MXene-Based Nanomaterials and Their Applications in Supercapacitors
摘要
Supercapacitors gained extensive interest due to their superior power delivery, stability, and cycling performances compared to the existing battery systems. Developing highly stable and electrochemically active electrode materials is the main task for the fabrication of supercapacitors in which a wide range of materials (e.g., metal oxides, metal hydroxides, chalcogenides, carbon structures, conducting polymers, metal organic frameworks, etc.) in their pristine, hybrid, functionalized, and composite forms have been extensively explored. In recent years, a new family of two-dimensional (2D) layered nanomaterials called “MXenes” receives increasing importance as the electrode material for supercapacitor applications due to their advantages such as higher specific surface area, electroactive surface functionality, electrical conductivity, and structural stability against mechanical stress and electrolytic environment. Further, the capacitive performances of MXene materials have been enhanced by functionalizing/modifying them with various pseudocapacitive entities.

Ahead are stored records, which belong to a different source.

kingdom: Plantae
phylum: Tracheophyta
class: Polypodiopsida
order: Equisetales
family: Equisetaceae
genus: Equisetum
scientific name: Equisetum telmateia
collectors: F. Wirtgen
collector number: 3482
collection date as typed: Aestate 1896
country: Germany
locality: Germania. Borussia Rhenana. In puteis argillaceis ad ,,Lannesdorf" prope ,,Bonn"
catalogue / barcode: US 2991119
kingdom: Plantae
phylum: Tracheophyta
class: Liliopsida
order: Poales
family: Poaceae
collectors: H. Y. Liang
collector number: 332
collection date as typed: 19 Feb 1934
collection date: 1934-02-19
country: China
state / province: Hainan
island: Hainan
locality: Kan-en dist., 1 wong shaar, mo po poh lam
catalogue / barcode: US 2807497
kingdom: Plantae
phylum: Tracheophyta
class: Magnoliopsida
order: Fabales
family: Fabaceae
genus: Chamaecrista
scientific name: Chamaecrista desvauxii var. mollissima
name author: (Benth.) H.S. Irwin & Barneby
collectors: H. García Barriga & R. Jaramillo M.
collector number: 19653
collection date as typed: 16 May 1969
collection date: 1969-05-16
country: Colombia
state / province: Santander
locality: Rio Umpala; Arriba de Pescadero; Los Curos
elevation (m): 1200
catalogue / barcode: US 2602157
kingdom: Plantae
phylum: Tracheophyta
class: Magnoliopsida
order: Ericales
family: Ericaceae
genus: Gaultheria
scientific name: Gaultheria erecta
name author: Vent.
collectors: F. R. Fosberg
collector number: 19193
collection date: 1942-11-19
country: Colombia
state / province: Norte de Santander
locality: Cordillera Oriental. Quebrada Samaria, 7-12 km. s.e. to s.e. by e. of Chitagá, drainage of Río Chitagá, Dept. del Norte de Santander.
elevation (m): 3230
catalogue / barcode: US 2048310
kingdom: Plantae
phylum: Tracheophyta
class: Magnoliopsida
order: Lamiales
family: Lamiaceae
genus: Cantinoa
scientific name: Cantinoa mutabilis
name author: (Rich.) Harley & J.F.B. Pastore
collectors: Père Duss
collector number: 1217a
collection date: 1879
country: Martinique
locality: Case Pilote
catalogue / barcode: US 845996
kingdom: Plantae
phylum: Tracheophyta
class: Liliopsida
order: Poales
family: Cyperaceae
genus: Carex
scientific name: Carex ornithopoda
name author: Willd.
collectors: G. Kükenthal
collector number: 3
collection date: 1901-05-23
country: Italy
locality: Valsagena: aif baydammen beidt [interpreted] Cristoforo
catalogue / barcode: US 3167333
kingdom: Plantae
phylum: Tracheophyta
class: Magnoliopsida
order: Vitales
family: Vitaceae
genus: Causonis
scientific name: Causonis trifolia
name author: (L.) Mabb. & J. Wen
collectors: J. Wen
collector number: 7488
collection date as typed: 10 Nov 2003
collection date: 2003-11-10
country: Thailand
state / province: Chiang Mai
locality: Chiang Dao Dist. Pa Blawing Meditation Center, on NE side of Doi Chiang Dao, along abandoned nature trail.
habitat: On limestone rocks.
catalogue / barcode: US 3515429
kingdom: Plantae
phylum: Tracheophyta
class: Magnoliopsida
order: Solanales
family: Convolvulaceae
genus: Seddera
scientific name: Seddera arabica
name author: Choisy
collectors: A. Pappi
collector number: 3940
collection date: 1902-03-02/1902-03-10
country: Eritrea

As the demand for MXene materials towards supercapacitor applications increases continuously, it’s necessary to have the knowledge on current trends in their synthesis, characterization, and modifications. Hence, the present chapter summarizes the research accomplishments in understanding the relationship between their structures, physicochemical properties, and synthetic methods which are discussed along with the current usage and future perspectives of MXene-based materials for supercapacitor applications.